* [DIRECTIONS FOR THIS TASK] Show all lines of the listing that contain the word "review".

^^^^^^^^

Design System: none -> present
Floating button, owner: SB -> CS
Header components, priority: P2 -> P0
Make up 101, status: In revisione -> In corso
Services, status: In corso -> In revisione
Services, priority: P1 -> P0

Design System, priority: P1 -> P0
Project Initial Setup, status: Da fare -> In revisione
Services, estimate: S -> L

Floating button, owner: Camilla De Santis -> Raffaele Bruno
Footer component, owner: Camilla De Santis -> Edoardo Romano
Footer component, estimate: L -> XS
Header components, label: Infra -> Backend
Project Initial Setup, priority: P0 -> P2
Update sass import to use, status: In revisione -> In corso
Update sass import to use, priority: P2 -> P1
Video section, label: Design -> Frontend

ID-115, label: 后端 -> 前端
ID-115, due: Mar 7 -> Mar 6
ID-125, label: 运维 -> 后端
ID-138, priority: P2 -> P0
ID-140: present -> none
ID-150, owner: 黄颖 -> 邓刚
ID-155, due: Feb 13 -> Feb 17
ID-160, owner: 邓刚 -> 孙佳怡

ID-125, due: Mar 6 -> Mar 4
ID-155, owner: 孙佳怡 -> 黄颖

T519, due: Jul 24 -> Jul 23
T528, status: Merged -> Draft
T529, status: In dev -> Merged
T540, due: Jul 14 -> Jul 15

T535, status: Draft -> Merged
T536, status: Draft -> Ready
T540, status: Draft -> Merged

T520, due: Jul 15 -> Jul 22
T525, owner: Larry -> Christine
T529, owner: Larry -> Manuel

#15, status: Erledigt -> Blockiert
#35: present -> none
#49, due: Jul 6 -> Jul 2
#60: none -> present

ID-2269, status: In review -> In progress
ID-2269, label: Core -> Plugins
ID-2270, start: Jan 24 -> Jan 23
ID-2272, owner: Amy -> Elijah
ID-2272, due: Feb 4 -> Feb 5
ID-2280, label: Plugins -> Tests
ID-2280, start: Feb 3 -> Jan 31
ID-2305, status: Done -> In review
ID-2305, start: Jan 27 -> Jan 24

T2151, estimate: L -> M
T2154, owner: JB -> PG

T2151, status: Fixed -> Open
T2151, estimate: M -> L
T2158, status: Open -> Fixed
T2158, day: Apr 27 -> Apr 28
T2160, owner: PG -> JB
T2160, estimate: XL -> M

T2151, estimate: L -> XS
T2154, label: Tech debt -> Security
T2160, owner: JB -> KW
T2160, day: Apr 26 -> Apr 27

^^^^^^^^

* [RESULT]
ID-2269, status: In review -> In progress
ID-2305, status: Done -> In review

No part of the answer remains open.